The latest round of indirect nuclear talks aimed at reviving the 2015 Joint Comprehensive Plan of Action, commonly referred to as the Iran nuclear deal, ended on June 29 in Doha, Qatar, without any progress.
While US officials
claimed that the Iranians "raised old issues that have been settled for months, and even raised new issues that are unrelated to the 2015 nuclear agreement," Iran's Foreign Minister Hossein Amir-Abdollahian shredded the allegations. "We do not have any excessive demands or demands beyond the JCPOA, and our demands are completely within the framework of the 2015 agreement," he said as
quoted by Mehr News Agency.
Amir-Abdollahian emphasized that Tehran is seeking legal guarantees from the US that it will remain committed to the revived JCPOA and that Iran will get full economic benefits under the deal.
In the eyes of the US State Department, the JCPOA is not a treaty or an executive agreement. It could have become one if it were submitted to the US Congress for approval. President Barack Obama did not do this and his successor easily withdrew from the accords. The Biden administration is resisting providing legal guarantees to Iran, which makes the deal vulnerable to assertive actions from a new US administration. However, even if Biden wanted to get congressional approval for the Iran nuclear deal in a deeply polarized Congress, he would hardly get one,
according to Al-Monitor.
Why Sanctions Inevitably Backfire
While the Biden administration has yet to lift Trump's sanctions on Iran, it appears to be eager to introduce new ones. In early July, the Biden administration unveiled a fresh round of Iran-related restrictions targeting "an international network of individuals and entities" which apparently facilitated the sale of US-sanctioned Iranian oil and petrochemical products to East Asia.
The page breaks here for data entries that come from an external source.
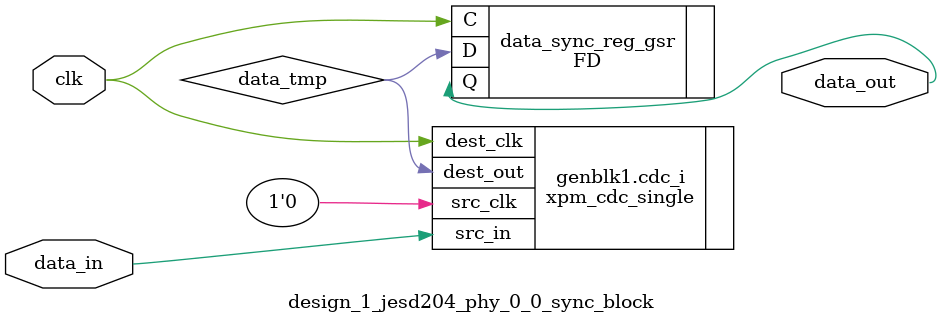
<source format=v>




`timescale 1ps / 1ps
`define USE_XPM_CDC

//(* dont_touch = "yes" *)
module design_1_jesd204_phy_0_0_sync_block #(
  parameter INITIALISE = 1'b0,
  parameter TYPE = 1'b0   //Set to 1 only for reset synchronizer
)
(
  input        clk,              // clock to be sync'ed to
  input        data_in,          // Data to be 'synced'
  output       data_out          // synced data
);

`ifdef USE_XPM_CDC
  wire data_tmp;
  generate
  if (TYPE == 0)
  begin
    // Use the new Xilinx CDC libraries.
    xpm_cdc_single #(
      .DEST_SYNC_FF  (4), // Number of registers in the destination clock domain to account for MTBF
      .SRC_INPUT_REG (0)  // Determines whether there is an input register in src_clk domain.
                        // SRC_INPUT_REG = 0, input register is not present
    ) cdc_i  (
      .src_clk  (1'd0     ),
      .dest_clk (clk      ),
      .src_in   (data_in  ),
      .dest_out (data_tmp )
    );

  end
  else begin
    xpm_cdc_async_rst #(
      //Common module parameters
      .DEST_SYNC_FF    (5), // integer; range: 2-10
      .RST_ACTIVE_HIGH (1)  // integer; 0=active low reset, 1=active high reset
    ) xpm_cdc_async_rst_inst (
      .src_arst  (data_in),
      .dest_clk  (clk),
      .dest_arst (data_tmp)
    );
  end
  endgenerate

  (* ASYNC_REG = "TRUE", SHREG_EXTRACT = "NO" *)
  FD #(
    .INIT (INITIALISE[0])
  ) data_sync_reg_gsr (
    .C  (clk     ),
    .D  (data_tmp),
    .Q  (data_out)
  );

`else
  // Internal Signals
  wire   data_sync0;
  wire   data_sync1;
  wire   data_sync2;
  wire   data_sync3;
  wire   data_sync4;


  (* ASYNC_REG = "TRUE", SHREG_EXTRACT = "NO" *)
  FD #(
    .INIT (INITIALISE[0])
  ) data_sync_reg0 (
    .C  (clk),
    .D  (data_in),
    .Q  (data_sync0)
  );

  (* ASYNC_REG = "TRUE", SHREG_EXTRACT = "NO" *)
  FD #(
   .INIT (INITIALISE[0])
  ) data_sync_reg1 (
  .C  (clk),
  .D  (data_sync0),
  .Q  (data_sync1)
  );

  (* ASYNC_REG = "TRUE", SHREG_EXTRACT = "NO" *)
  FD #(
   .INIT (INITIALISE[0])
  ) data_sync_reg2 (
  .C  (clk),
  .D  (data_sync1),
  .Q  (data_sync2)
  );

  (* ASYNC_REG = "TRUE", SHREG_EXTRACT = "NO" *)
  FD #(
   .INIT (INITIALISE[0])
  ) data_sync_reg3 (
  .C  (clk),
  .D  (data_sync2),
  .Q  (data_sync3)
  );

  (* ASYNC_REG = "TRUE", SHREG_EXTRACT = "NO" *)
  FD #(
   .INIT (INITIALISE[0])
  ) data_sync_reg4 (
  .C  (clk),
  .D  (data_sync3),
  .Q  (data_sync4)
  );

  assign data_out = data_sync4;
`endif

endmodule

</source>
Secretary of State Antony Blinken blamed Iran for the lack of progress during the nuclear talks. "Absent a change in course from Iran, we will continue to use our sanctions authorities to target exports of petroleum, petroleum products, and petrochemical products from Iran," he said.
Economic sanctions have become the default setting for the West when dealing with what it considers to be undesirable states. However, when the target country is a key exporter of a scarce commodity in high demand, such as rare earth metals, natural gas, or oil, the sanctions regime usually backfires on its initiators, according to Hossein Askari.
"Also, over time, economic and financial conditions and national alliances change, undermining the sanctions regime," the professor says. "This blowback could impose a serious burden on the sender of the sanctions, with higher prices of imported commodities, financial instability and force it to rescind the sanctions."
According to Askari, there is a chance of China, Russia, Iran, and a few other countries banding together, completely shifting to national currencies and refusing to accept dollars as payment. "If this were to happen, it would impose a heavy price on the United States," he says.
"We already see countries such as Iran, Russia, and China move to devise alternatives to Western and American trade, technologies, and banking mechanisms such as SWIFT," Mehran Kamrava echoes. "This is a long term development, but it is quite likely that the sanctions work to reduce dependency on the dollar, create alternative trading partners and trade blocs, and result in the development of domestic industries that produce goods that were previously imported."